**DOCUMENT EXTRACT:**
────────────────────────────────────────

MURDERED BY MUMIA - CHAPTER ONE - THE PREMONITION
from mastalk.com
(Pic from Officer Faulkner's Funeral)
From Maureen Faulkner
We were both excited about the weekend, even though it would be the first in roughly a year of marriage that we would not be together. Danny was happy about his long-planned annual hunting trip; I was anxious to entertain my mother in our home. Every year, Danny would travel about two hundred miles north of Philadelphia via the Pennsylvania Turnpike to reach Sullivan County. He loved to hunt and to spend time with friends, mostly fellow cops like Hugh Gallagher. Hugh's father had a small cabin where he loved to go for a few days at a time. They'd track the deer, probably have a beer or two, and, knowing Danny, I'm sure they'd spend lots of time swapping stories while trekking in the cold mountain air. Danny loved to tell stories. Stories about his work as a cop. Stories about growing up in Philadelphia. Stories about his family. And stories about life in general. I knew I'd miss his company for two nights, but I was also looking forward to my mother's company. My mother was going to make the forty-five-minute drive from where my parents were living in the historic Valley Forge area into the city and, although she had visited our home before, this time she was going to spend the night. I was hoping it would be time spent together doing the things that moms and daughters don't often get to do when a husband enters the picture.

────────────────────────────────────────

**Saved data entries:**
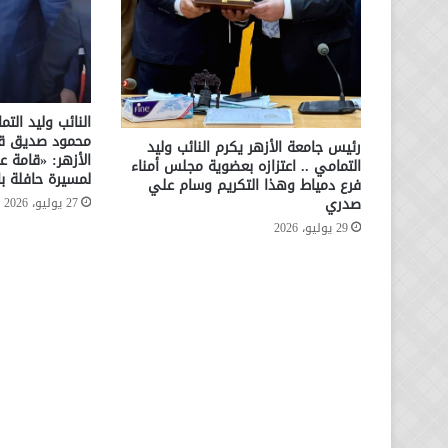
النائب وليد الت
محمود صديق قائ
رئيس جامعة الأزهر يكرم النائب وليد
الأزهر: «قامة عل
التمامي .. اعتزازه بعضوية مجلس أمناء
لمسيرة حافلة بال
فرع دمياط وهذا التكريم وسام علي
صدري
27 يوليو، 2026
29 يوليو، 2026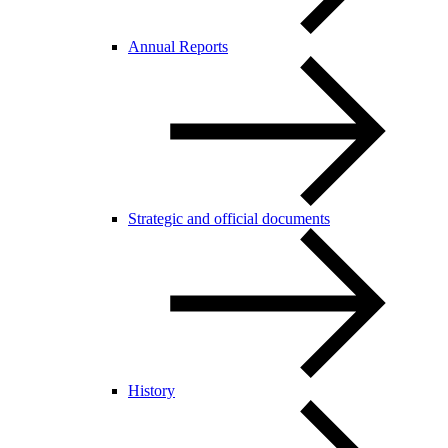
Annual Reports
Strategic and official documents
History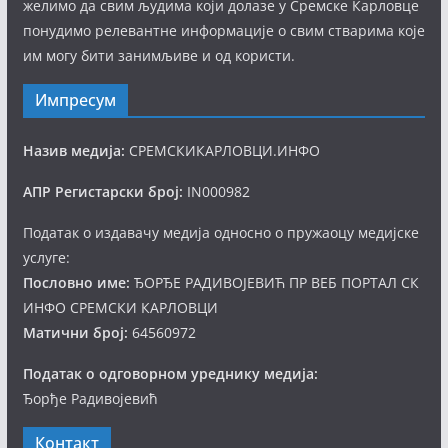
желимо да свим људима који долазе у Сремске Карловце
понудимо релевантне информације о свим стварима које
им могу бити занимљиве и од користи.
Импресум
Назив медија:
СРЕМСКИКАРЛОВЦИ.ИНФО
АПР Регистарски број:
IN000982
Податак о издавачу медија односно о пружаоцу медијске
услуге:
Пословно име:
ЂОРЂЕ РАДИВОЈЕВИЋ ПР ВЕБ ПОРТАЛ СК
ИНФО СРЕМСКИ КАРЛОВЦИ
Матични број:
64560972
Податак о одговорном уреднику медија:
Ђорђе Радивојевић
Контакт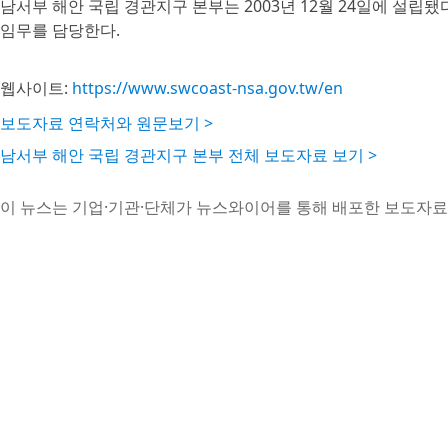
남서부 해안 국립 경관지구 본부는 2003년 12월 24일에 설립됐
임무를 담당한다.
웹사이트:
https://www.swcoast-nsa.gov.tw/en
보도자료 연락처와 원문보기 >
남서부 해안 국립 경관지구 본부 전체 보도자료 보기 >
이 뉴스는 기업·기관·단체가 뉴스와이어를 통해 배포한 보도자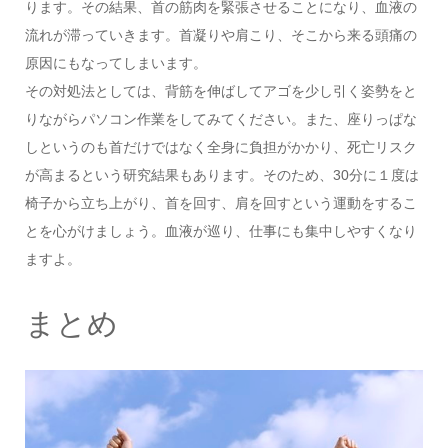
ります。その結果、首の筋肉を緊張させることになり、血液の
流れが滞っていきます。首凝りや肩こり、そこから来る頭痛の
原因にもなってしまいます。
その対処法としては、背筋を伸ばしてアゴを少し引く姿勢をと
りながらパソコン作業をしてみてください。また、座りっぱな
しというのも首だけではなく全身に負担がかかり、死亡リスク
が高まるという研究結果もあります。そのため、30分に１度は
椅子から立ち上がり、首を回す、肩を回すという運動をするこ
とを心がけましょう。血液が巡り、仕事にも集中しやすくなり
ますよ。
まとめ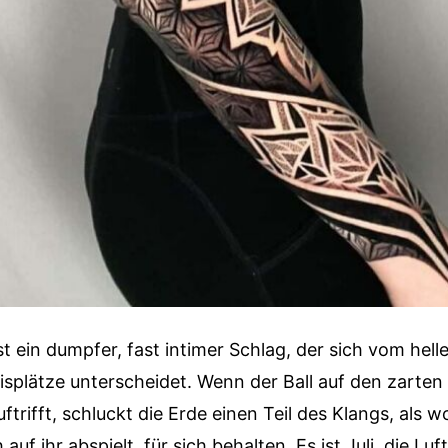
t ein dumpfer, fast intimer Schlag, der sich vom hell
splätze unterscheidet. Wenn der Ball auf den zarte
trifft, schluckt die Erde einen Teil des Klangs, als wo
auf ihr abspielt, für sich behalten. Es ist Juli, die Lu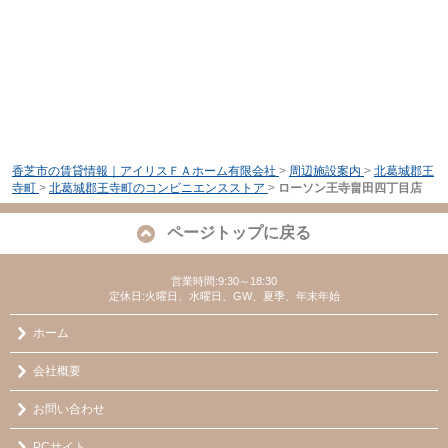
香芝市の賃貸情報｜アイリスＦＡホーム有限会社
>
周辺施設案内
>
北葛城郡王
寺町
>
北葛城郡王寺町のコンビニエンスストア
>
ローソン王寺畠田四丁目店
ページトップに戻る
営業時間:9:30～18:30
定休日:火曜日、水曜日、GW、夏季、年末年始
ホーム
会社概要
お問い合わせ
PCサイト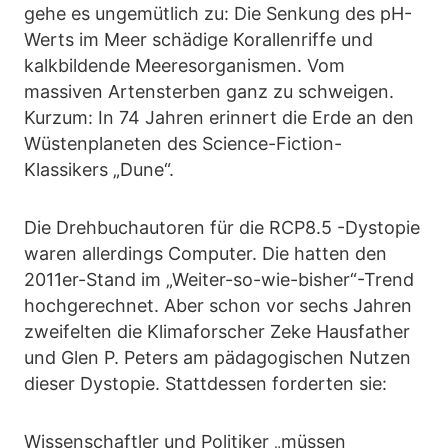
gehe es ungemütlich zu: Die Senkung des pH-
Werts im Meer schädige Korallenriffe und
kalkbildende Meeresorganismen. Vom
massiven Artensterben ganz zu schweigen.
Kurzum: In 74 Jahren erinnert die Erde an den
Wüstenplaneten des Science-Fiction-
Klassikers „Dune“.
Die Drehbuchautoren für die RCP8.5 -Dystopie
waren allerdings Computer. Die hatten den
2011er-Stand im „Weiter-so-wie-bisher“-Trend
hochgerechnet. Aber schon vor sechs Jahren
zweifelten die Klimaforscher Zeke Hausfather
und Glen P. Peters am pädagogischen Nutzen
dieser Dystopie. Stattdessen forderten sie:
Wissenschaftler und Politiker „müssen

────────────────────────────────────────

Continue the chapter about the weekend of Danny's hunting trip, picking up after its final sentence.

I was content with my life at that time and wanted very much for my mother to see and experience my surroundings. She was a consummate worrier and I was anxious for her to see that, at age twenty-five and married, I was getting along just fine in the world. I was very proud of the modest, comfortable little house Danny and I called home and I spent time before her arrival making sure everything looked just right. My mother was disappointed that Danny was leaving on his trip before she would arrive. They had a terrific relationship. At first, Mom had been wary of him as my choice of a spouse, not because of who Danny was but, rather, what he did for a living. Police work was dangerous, she often warned, as if telling me something new. But her concerns about his profession soon succumbed to her fondness for the tall, personable, handsome young man with the shy smile I had fallen in love with. Both my parents loved Danny like another son.
It was the early 1980s. Stamps were 20 cents; Luke had finally married Laura on General Hospital; Olivia Newton-John's "Physical" was atop the charts. President Reagan was nearing the end of his first year in office. CDs, pagers, fax machines, laptop computers, and cell phones did not exist yet. MTV was in its infancy and rap music almost unheard-of. Danny spent his Sunday afternoons watching another Dan--Dan Fouts--throw touchdowns for the team in San Diego. And I, contentedly nestled in my small house in southwest Philadelphia, was confident that bloody shoot-'em-ups and tragedy were merely the stuff of TV dramas like Magnum, P.I. as I vacuumed the living room and excitedly prepared to entertain my mom that December day.
My mom said good-bye to my father out in the suburbs and drove down the treacherous Schuylkill Expressway to our home. We had a terrific time together doing things that would seem inconsequential to an outsider. I remember we sewed curtains for my windows. The small house was cozy, nothing extravagant about it, but it was the kind of place where both Danny's and my families and all our friends always felt welcome.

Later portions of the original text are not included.